Task requirements -
Convert every line of the data below into a Markdown table with two columns, Row and Text: the row number and the line itself. Skip blank lines and leave the pictures out.

──────────────────────────────

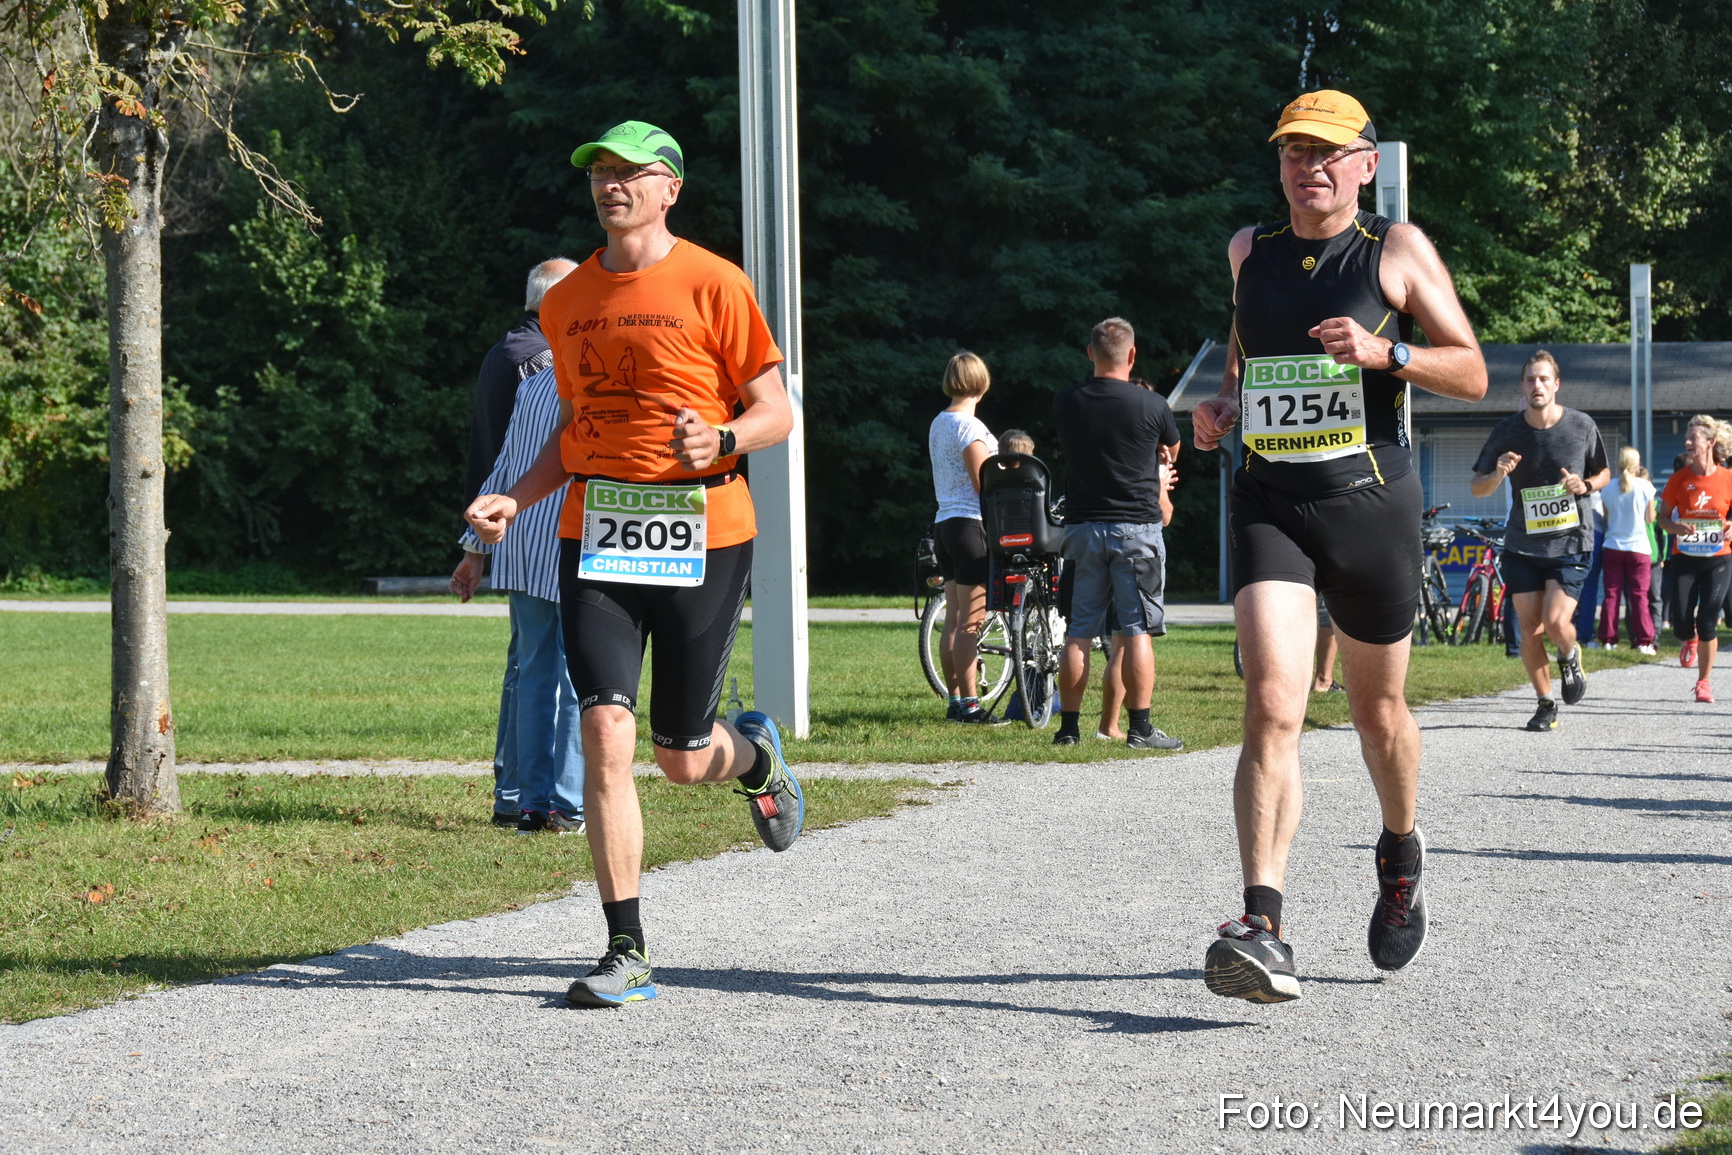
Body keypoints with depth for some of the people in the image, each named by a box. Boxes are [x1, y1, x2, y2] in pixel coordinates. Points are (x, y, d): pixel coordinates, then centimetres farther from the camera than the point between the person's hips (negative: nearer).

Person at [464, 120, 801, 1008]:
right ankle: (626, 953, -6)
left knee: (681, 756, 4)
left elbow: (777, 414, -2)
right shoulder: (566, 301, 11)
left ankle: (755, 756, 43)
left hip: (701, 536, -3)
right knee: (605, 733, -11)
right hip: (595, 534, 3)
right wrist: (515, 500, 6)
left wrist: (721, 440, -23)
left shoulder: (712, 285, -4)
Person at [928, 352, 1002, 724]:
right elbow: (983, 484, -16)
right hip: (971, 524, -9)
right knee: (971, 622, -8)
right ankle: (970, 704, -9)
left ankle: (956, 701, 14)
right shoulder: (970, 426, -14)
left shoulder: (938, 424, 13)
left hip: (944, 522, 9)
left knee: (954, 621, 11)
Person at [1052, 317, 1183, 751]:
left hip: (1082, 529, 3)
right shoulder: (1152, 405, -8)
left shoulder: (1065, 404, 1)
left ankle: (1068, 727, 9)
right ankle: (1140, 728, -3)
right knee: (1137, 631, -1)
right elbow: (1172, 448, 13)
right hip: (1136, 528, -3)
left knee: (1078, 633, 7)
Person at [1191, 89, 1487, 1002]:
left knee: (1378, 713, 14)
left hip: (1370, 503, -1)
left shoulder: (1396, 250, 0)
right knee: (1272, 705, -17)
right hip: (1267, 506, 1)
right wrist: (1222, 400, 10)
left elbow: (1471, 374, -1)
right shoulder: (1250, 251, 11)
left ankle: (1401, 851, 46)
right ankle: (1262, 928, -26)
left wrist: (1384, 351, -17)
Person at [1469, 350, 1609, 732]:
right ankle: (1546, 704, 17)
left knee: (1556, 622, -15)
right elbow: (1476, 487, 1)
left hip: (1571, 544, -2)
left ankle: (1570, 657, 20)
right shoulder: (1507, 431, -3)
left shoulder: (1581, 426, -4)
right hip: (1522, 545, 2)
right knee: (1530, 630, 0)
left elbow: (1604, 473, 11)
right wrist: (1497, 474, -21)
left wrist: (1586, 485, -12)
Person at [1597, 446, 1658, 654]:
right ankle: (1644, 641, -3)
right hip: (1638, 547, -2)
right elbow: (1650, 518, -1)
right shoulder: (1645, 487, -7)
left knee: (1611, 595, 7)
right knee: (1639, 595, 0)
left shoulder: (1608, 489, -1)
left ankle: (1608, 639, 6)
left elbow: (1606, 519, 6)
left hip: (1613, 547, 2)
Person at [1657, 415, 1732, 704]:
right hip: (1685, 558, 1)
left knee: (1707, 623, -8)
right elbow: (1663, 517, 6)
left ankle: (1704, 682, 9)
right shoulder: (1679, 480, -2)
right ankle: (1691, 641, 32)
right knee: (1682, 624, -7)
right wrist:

──────────────────────────────

Response for this exercise -
| Row | Text |
|---|---|
| 1 | Body keypoints with depth for some of the people in the image, each named by a box. Boxes are [x1, y1, x2, y2] in pixel coordinates. Points are (x, y, d): pixel coordinates, then centimetres farther from the camera than the point between the person's hips (negative: nearer). |
| 2 | Person at [464, 120, 801, 1008]: |
| 3 | right ankle: (626, 953, -6) |
| 4 | left knee: (681, 756, 4) |
| 5 | left elbow: (777, 414, -2) |
| 6 | right shoulder: (566, 301, 11) |
| 7 | left ankle: (755, 756, 43) |
| 8 | left hip: (701, 536, -3) |
| 9 | right knee: (605, 733, -11) |
| 10 | right hip: (595, 534, 3) |
| 11 | right wrist: (515, 500, 6) |
| 12 | left wrist: (721, 440, -23) |
| 13 | left shoulder: (712, 285, -4) |
| 14 | Person at [928, 352, 1002, 724]: |
| 15 | right elbow: (983, 484, -16) |
| 16 | right hip: (971, 524, -9) |
| 17 | right knee: (971, 622, -8) |
| 18 | right ankle: (970, 704, -9) |
| 19 | left ankle: (956, 701, 14) |
| 20 | right shoulder: (970, 426, -14) |
| 21 | left shoulder: (938, 424, 13) |
| 22 | left hip: (944, 522, 9) |
| 23 | left knee: (954, 621, 11) |
| 24 | Person at [1052, 317, 1183, 751]: |
| 25 | left hip: (1082, 529, 3) |
| 26 | right shoulder: (1152, 405, -8) |
| 27 | left shoulder: (1065, 404, 1) |
| 28 | left ankle: (1068, 727, 9) |
| 29 | right ankle: (1140, 728, -3) |
| 30 | right knee: (1137, 631, -1) |
| 31 | right elbow: (1172, 448, 13) |
| 32 | right hip: (1136, 528, -3) |
| 33 | left knee: (1078, 633, 7) |
| 34 | Person at [1191, 89, 1487, 1002]: |
| 35 | left knee: (1378, 713, 14) |
| 36 | left hip: (1370, 503, -1) |
| 37 | left shoulder: (1396, 250, 0) |
| 38 | right knee: (1272, 705, -17) |
| 39 | right hip: (1267, 506, 1) |
| 40 | right wrist: (1222, 400, 10) |
| 41 | left elbow: (1471, 374, -1) |
| 42 | right shoulder: (1250, 251, 11) |
| 43 | left ankle: (1401, 851, 46) |
| 44 | right ankle: (1262, 928, -26) |
| 45 | left wrist: (1384, 351, -17) |
| 46 | Person at [1469, 350, 1609, 732]: |
| 47 | right ankle: (1546, 704, 17) |
| 48 | left knee: (1556, 622, -15) |
| 49 | right elbow: (1476, 487, 1) |
| 50 | left hip: (1571, 544, -2) |
| 51 | left ankle: (1570, 657, 20) |
| 52 | right shoulder: (1507, 431, -3) |
| 53 | left shoulder: (1581, 426, -4) |
| 54 | right hip: (1522, 545, 2) |
| 55 | right knee: (1530, 630, 0) |
| 56 | left elbow: (1604, 473, 11) |
| 57 | right wrist: (1497, 474, -21) |
| 58 | left wrist: (1586, 485, -12) |
| 59 | Person at [1597, 446, 1658, 654]: |
| 60 | right ankle: (1644, 641, -3) |
| 61 | right hip: (1638, 547, -2) |
| 62 | right elbow: (1650, 518, -1) |
| 63 | right shoulder: (1645, 487, -7) |
| 64 | left knee: (1611, 595, 7) |
| 65 | right knee: (1639, 595, 0) |
| 66 | left shoulder: (1608, 489, -1) |
| 67 | left ankle: (1608, 639, 6) |
| 68 | left elbow: (1606, 519, 6) |
| 69 | left hip: (1613, 547, 2) |
| 70 | Person at [1657, 415, 1732, 704]: |
| 71 | right hip: (1685, 558, 1) |
| 72 | left knee: (1707, 623, -8) |
| 73 | right elbow: (1663, 517, 6) |
| 74 | left ankle: (1704, 682, 9) |
| 75 | right shoulder: (1679, 480, -2) |
| 76 | right ankle: (1691, 641, 32) |
| 77 | right knee: (1682, 624, -7) |
| 78 | right wrist: |